The enthusiasm is nevertheless understandable. If these approaches are confirmed, they could transform cardiovascular prevention in certain very high-risk patients, in particular those who do not tolerate current treatments or present severe genetic forms. More broadly, this work opens the way to preventive medicine based on the biological correction of upstream pathological mechanisms, rather than on the chronic management of symptoms.

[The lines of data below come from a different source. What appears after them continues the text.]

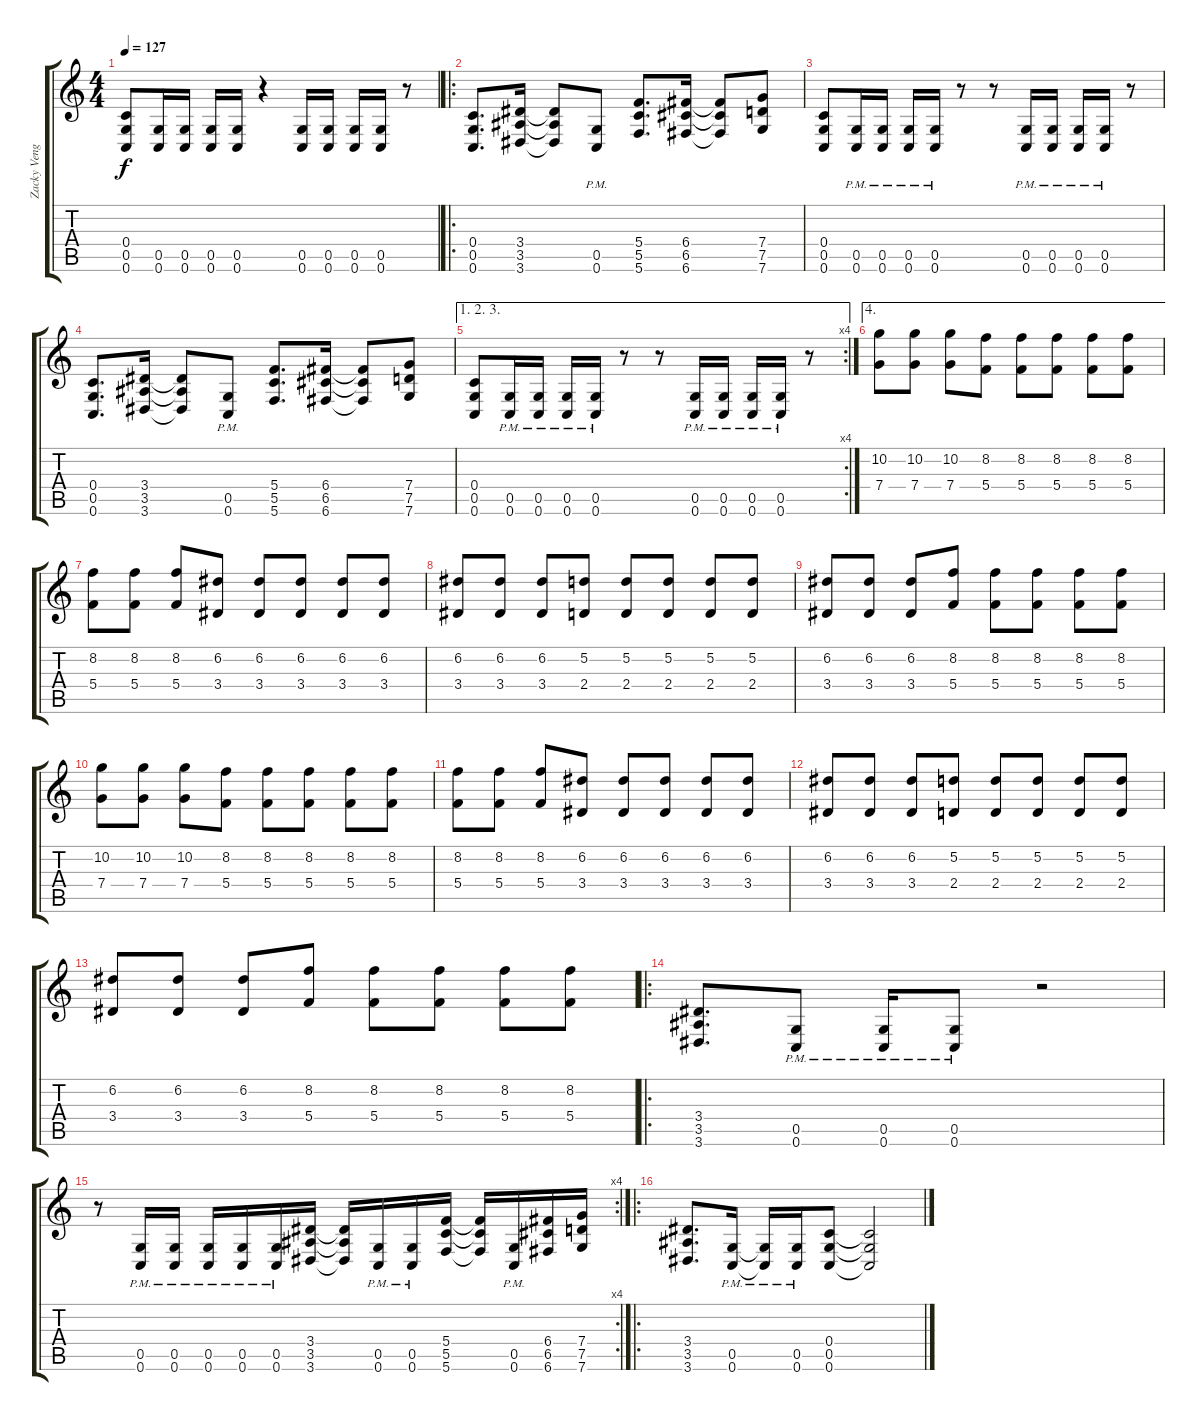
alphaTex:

\track ("Zacky Vengeance" "Zacky Veng") {instrument distortionguitar}
\staff {score tabs}
\tuning (D4 A3 F3 C3 G2 C2) {hide}
\ts (4 4)
\tempo 127
\clef g2
\ks c
(0.4 0.5 0.6).8{dy f} (0.5 0.6).16 (0.5 0.6).16 (0.5 0.6).16 (0.5 0.6).16 r.4 (0.5 0.6).16 (0.5 0.6).16 (0.5 0.6).16 (0.5 0.6).16 r.8 |
\ro
(0.4 0.5 0.6).8{d} (3.4 3.5 3.6).16 (3.4{t} 3.5{t} 3.6{t}).8 (0.5{pm} 0.6{pm}).8 (5.4 5.5 5.6).8{d} (6.4 6.5 6.6).16 (6.4{t} 6.5{t} 6.6{t}).8 (7.4 7.5 7.6).8 |
(0.4 0.5 0.6).8 (0.5{pm} 0.6{pm}).16 (0.5{pm} 0.6{pm}).16 (0.5{pm} 0.6{pm}).16 (0.5{pm} 0.6{pm}).16 r.8 r.8 (0.5{pm} 0.6{pm}).16 (0.5{pm} 0.6{pm}).16 (0.5{pm} 0.6{pm}).16 (0.5{pm} 0.6{pm}).16 r.8 |
(0.4 0.5 0.6).8{d} (3.4 3.5 3.6).16 (3.4{t} 3.5{t} 3.6{t}).8 (0.5{pm} 0.6{pm}).8 (5.4 5.5 5.6).8{d} (6.4 6.5 6.6).16 (6.4{t} 6.5{t} 6.6{t}).8 (7.4 7.5 7.6).8 |
\ae (1 2 3)
\rc 4
(0.4 0.5 0.6).8 (0.5{pm} 0.6{pm}).16 (0.5{pm} 0.6{pm}).16 (0.5{pm} 0.6{pm}).16 (0.5{pm} 0.6{pm}).16 r.8 r.8 (0.5{pm} 0.6{pm}).16 (0.5{pm} 0.6{pm}).16 (0.5{pm} 0.6{pm}).16 (0.5{pm} 0.6{pm}).16 r.8 |
\ae 4
(10.2 7.4).8 (10.2 7.4).8 (10.2 7.4).8 (8.2 5.4).8 (8.2 5.4).8 (8.2 5.4).8 (8.2 5.4).8 (8.2 5.4).8 |
(8.2 5.4).8 (8.2 5.4).8 (8.2 5.4).8 (6.2 3.4).8 (6.2 3.4).8 (6.2 3.4).8 (6.2 3.4).8 (6.2 3.4).8 |
(6.2 3.4).8 (6.2 3.4).8 (6.2 3.4).8 (5.2 2.4).8 (5.2 2.4).8 (5.2 2.4).8 (5.2 2.4).8 (5.2 2.4).8 |
(6.2 3.4).8 (6.2 3.4).8 (6.2 3.4).8 (8.2 5.4).8 (8.2 5.4).8 (8.2 5.4).8 (8.2 5.4).8 (8.2 5.4).8 |
(10.2 7.4).8 (10.2 7.4).8 (10.2 7.4).8 (8.2 5.4).8 (8.2 5.4).8 (8.2 5.4).8 (8.2 5.4).8 (8.2 5.4).8 |
(8.2 5.4).8 (8.2 5.4).8 (8.2 5.4).8 (6.2 3.4).8 (6.2 3.4).8 (6.2 3.4).8 (6.2 3.4).8 (6.2 3.4).8 |
(6.2 3.4).8 (6.2 3.4).8 (6.2 3.4).8 (5.2 2.4).8 (5.2 2.4).8 (5.2 2.4).8 (5.2 2.4).8 (5.2 2.4).8 |
(6.2 3.4).8 (6.2 3.4).8 (6.2 3.4).8 (8.2 5.4).8 (8.2 5.4).8 (8.2 5.4).8 (8.2 5.4).8 (8.2 5.4).8 |
\ro
(3.4 3.5 3.6).8{d} (0.5{pm} 0.6{pm}).8 (0.5{pm} 0.6{pm}).16 (0.5{pm} 0.6{pm}).8 r.2 |
\rc 4
r.8 (0.5 0.6{pm}).16 (0.5 0.6{pm}).16 (0.5 0.6{pm}).16 (0.5 0.6{pm}).16 (0.5 0.6{pm}).16 (3.4 3.5 3.6).16 (3.4{t} 3.5{t} 3.6{t}).16 (0.5 0.6{pm}).16 (0.5 0.6{pm}).16 (5.4 5.5 5.6).16 (5.4{t} 5.5{t} 5.6{t}).16 (0.5 0.6{pm}).16 (6.4 6.5 6.6).16 (7.4 7.5 7.6).16 |
\ro
(3.4 3.5 3.6).8{d} (0.5{pm} 0.6{pm}).16 (0.5{pm t} 0.6{pm t}).16 (0.5{pm} 0.6{pm}).16 (0.4 0.5 0.6).8 (0.4{t} 0.5{t} 0.6{t}).2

But between scientific promise and clinical reality, the road remains long. At this stage, CRISPR has not replaced statins: it has simply opened the door to a medicine where prevention would occur, perhaps one day, by correcting the gene rather than taking the pill. It remains to be seen whether society will accept lasting modification of the genome to prevent a risk rather than to treat a disease. A scientific question, but also an ethical one.

Sources

– Laffin, LJ, Nicholls, SJ et al. CRISPR-Cas9 Gene Editing Targeting ANGPTL3: First-in-Human, Phase 1 Results. New England Journal of Medicine, 2025.
Musunuru, K. et al. In Vivo Base Editing of PCSK9 in Humans. New England Journal of Medicine, 2023.
Musunuru, K. et al. Base Editing for Cholesterol Reduction in Monkeys and Human Cells. Nature, 2021.
–  Cohen, J.C., Boerwinkle, E., Mosley, T.H. Jr., & Hobbs, H.H. Sequence Variations in PCSK9, Low LDL, and Protection against Coronary Heart Disease. New England Journal of Medicine, 2006.